Problem statement: Please translate this sentence from the bicycle forum thread into Spanish: "Someone suggested I include a picture of the 1949 Bianchi."

Supplied passage:
....................

It's a 2000 Litespeed Blue Ridge set up as a faux CX that I ride far more, on and off road, than anything else. Actually, it's probably me that's "faux", not the bike.

TF


----------



## Aldo Ross (May 22, 2002)

I've had 11 Bianchi (still have 10 of them)

1949 Sport with Campy "cambio Corsa" shifter
1956 Sport with Campy "Sport" derailleur
1963 Pista with Campy Record
1982 Ecco Pista with GPM
1983 Specialissima (now in Arizona with my ex)
1993 SBX with Campy C-Record
1997 Cross Project with Campy Record
1998 Cross Project with Campy Chorus
1998 Grizzly with Shimano XT
1999 AL with Campy Record
2004 Pista with mutt gruppo


----------



## merckxman (Jan 23, 2002)

*Doug Sloan: What do you about EV4?*

You say you have: "2001 Bianchi EV2, Record (black, sloping, so sold it, didn't like either quality)". Do you have any experience/info about the EV4? I've had an eye on a black/sloping EV4....but, geez it feels so fragile and it's not built up to test ride. Do you think it's basically like an EV2 but only with the foam injection? Tell me what you can. Also what didn't you like about sloping (I don't like them visually but want to know if you didn't like it in other respects).


----------



## Aldo Ross (May 22, 2002)

*Someone was asking for pictures...*

Someone suggested I include a picture of the 1949 Bianchi. There are a few more shots on my new webpage at: http://aldo-ross.agreatserver.com/Bianchi.htm


----------



## jh_on_the_cape (Apr 14, 2004)

....................

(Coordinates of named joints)
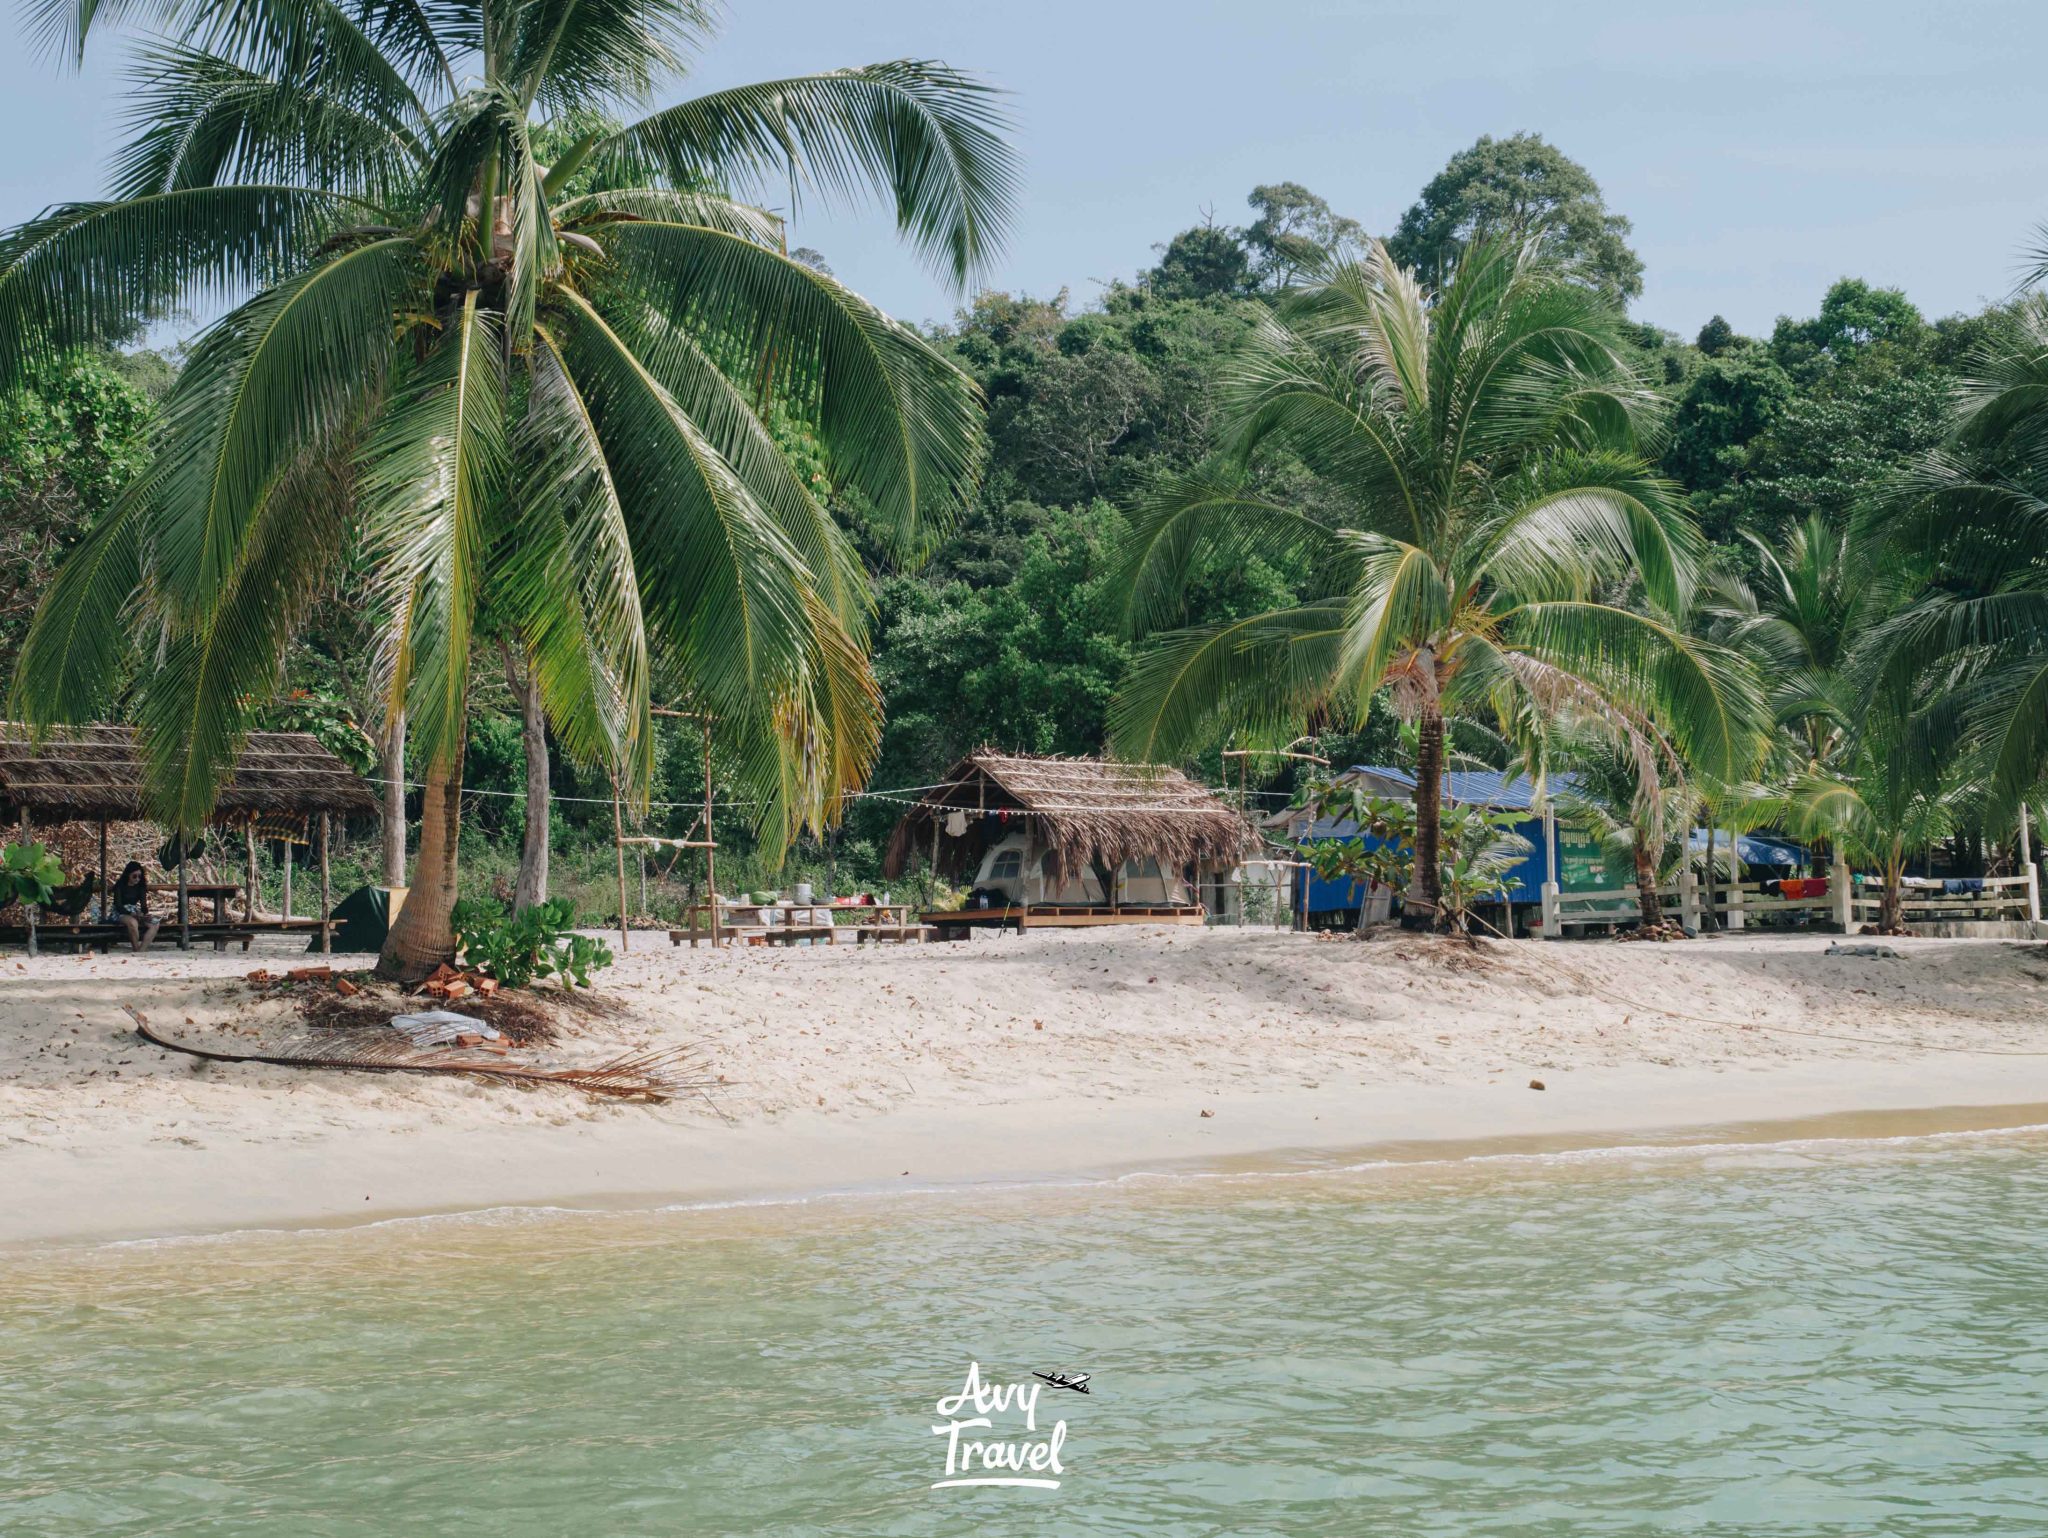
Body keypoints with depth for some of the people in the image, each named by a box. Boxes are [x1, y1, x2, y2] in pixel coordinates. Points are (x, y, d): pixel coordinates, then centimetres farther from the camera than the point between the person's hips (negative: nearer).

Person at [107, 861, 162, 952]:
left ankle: (141, 950, -32)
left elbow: (144, 905, 2)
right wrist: (132, 914, -30)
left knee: (155, 924, -22)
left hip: (135, 913, 6)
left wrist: (145, 914, -21)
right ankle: (136, 950, -30)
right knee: (133, 922, -41)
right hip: (120, 913, -6)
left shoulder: (140, 886, 7)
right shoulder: (120, 886, -8)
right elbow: (118, 906, -15)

....................

Exercise solution: Alguien sugirió que incluyera una foto de la Bianchi de 1949.